Tom's photos reflect the effects of dementia and Parkinson's
Photography book shows the affects of the diseases Alzheimers and Parkinsons
Alzheimer’s disease is the most common cause of dementia. Half a million people in the UK have dementia caused by Alzheimer’s disease. Parkinson's is a progressive neurological condition that affects around 145,000 people in the UK. Solent BA (Hons) Photo Journalism alum, Tom Maxwell has experienced first-hand how these diseases affect not only those suffering from them, but family and friends also.

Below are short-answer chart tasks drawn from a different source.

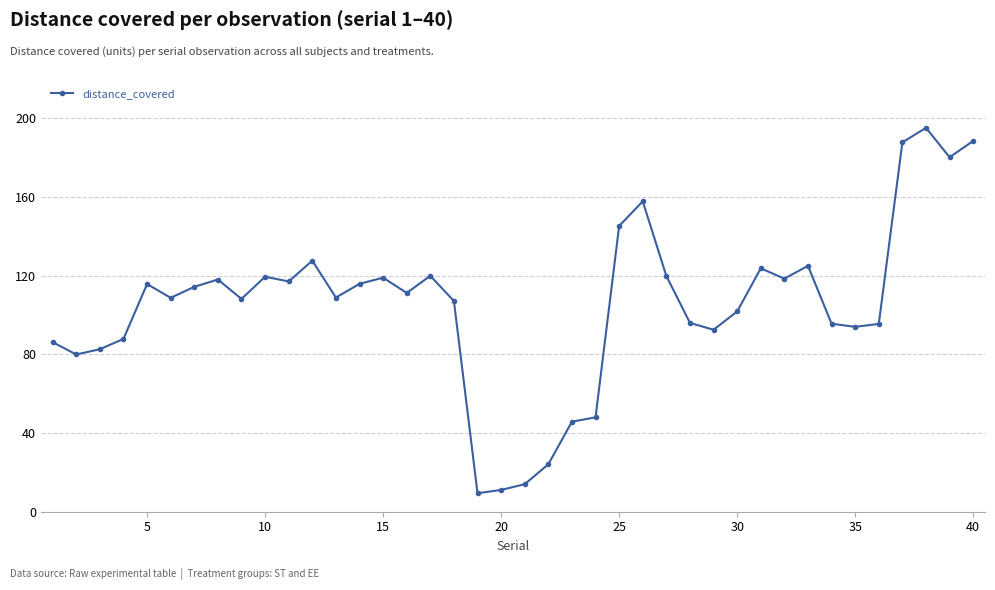

What is the minimum value shown in the chart?

9.4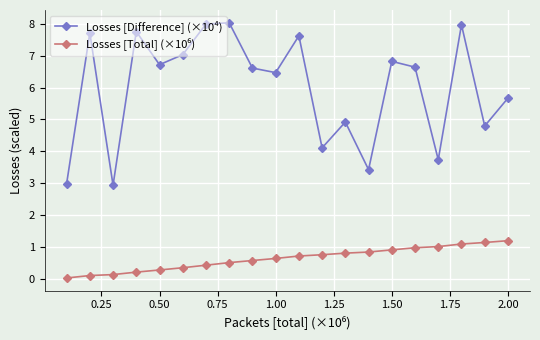

How many series are shown in this chart?

2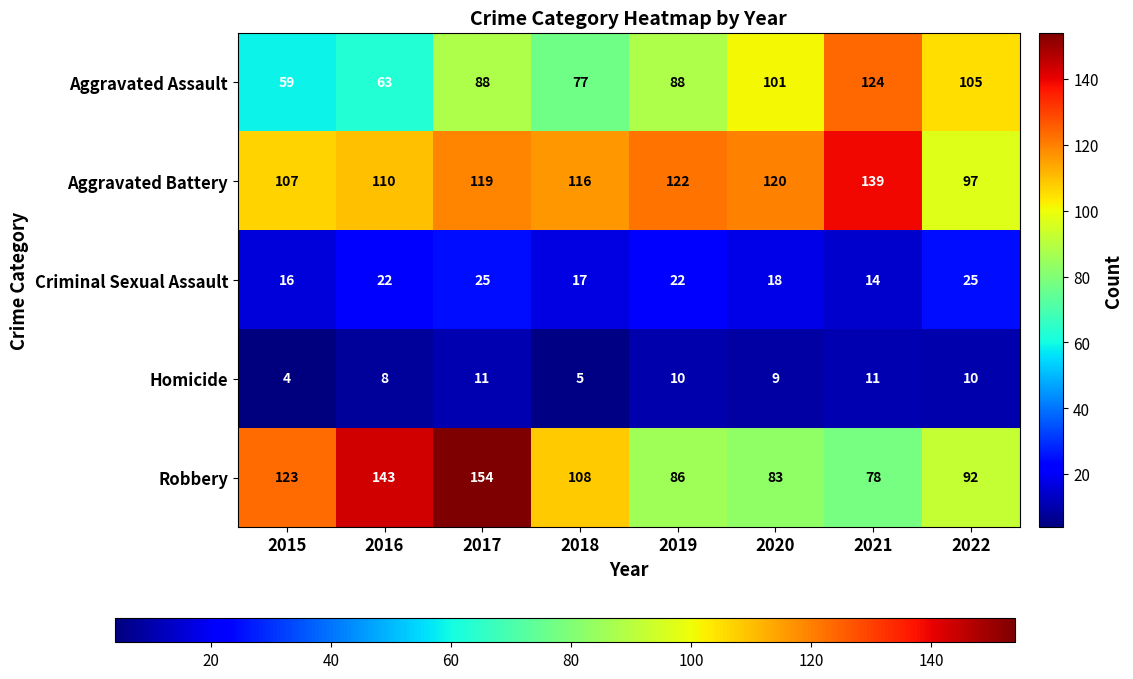

What is the difference between the Aggravated Battery values at 2018 and 2017?

3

He documented this experience in his book, FADED. We spoke to Tom to find out more about his work.
Tell us about your book, FADED. How did you come up with the concept?
When we found out that my Grandmother was diagnosed with Alzheimer’s and my Grandfather with Parkinson’s, I really did not know what to think of the diseases. My Grandmother was often forgetful early on and my Grandfather was slow but that is all I thought of it, I didn't realise how serious the situation was. At the time, I was completing a foundation course at one of my local colleges and was given the task of completing a documentary assignment and so I visited my grandparents post-diagnosis to take some photos. When I got back to college, my lecturers spoke to me about the photos and if I had thought of doing a project. As time went on and I started to photograph more, I started to understand my Grandparents more and what they were going through. I realised that I could put my emotion into my work.
What do you hope for your book to achieve?
I think we are, mostly, unaware of the severity of both Alzheimer’s and Parkinson’s. Dementia (of which Alzheimer’s is a form of) was the biggest killer in the UK for 2017 and 2018, overtaking heart disease. The diseases are incurable and progressive, and I think sometimes we can be quick to judge someone for forgetting, I know I have in the past. The toughest part is when they forget you and it dawns on you that you can never go back. I would often play golf with my Grandfather when I was in school and the realisation of not being able to do something like that again is very emotionally tough. It’s more than forgetting a wallet, or keys or even a family member. The book is constructed, and the project is shot, in a way to honour my Grandparents in my own way, photographing stuff that is simple to us, like making lunch, or hanging washing, but can be very difficult and a very emotional journey for someone with dementia or Parkinson’s. The book questions how we perceive these diseases within society, while also emphasising the emotional journey a lot of families go through.
The book focuses more on being a zine, something small. A lot of the credit for the publication of FADED goes to Steven Butter, a former student at Solent as well! Steven founded Tyro Collective, the publishers of the work. Tyro not only publish work, but also set up exhibitions and book reviews.
What other projects have you been working on since graduating?
Since graduating I have taken a job as a fine art print assistant, working on art editions for artists including Damien Hirst and Gerhard Richter. I have been developing my skills as an art and photographic printer, working on darkroom skills and colour management. Photography wise, I have been assisting in a photographic collaboration on documenting the country of Gibraltar, with local and international photographers.
How do you feel your degree at Solent has helped you in your career?
One of the things that Solent taught me was the importance of networking. Since leaving university I have seen the benefits of going out and speaking to fellow photographers, printers and artists. One of the reasons I decided to attend Solent was the quality of the facilities. Darkroom, studio and equipment were all in good condition and covered a wide range of needs, whether that was for colour and black and white darkroom printing, scanning, studio work or renting equipment for shoots/commissions. In my opinion, in the creative field at least, university should be seen as that platform for improving your practise, just as much as the degree you get at the end of it.
What's next for you?
I have some exciting news for the end of this month and will be posting on my Instagram account @tom_maxwellphoto. In April I will be returning to Gibraltar to continue the long-term documentary project on the region, as well as a new project focusing on rural life in England, my childhood and the history of ‘village mythology’ in modern society.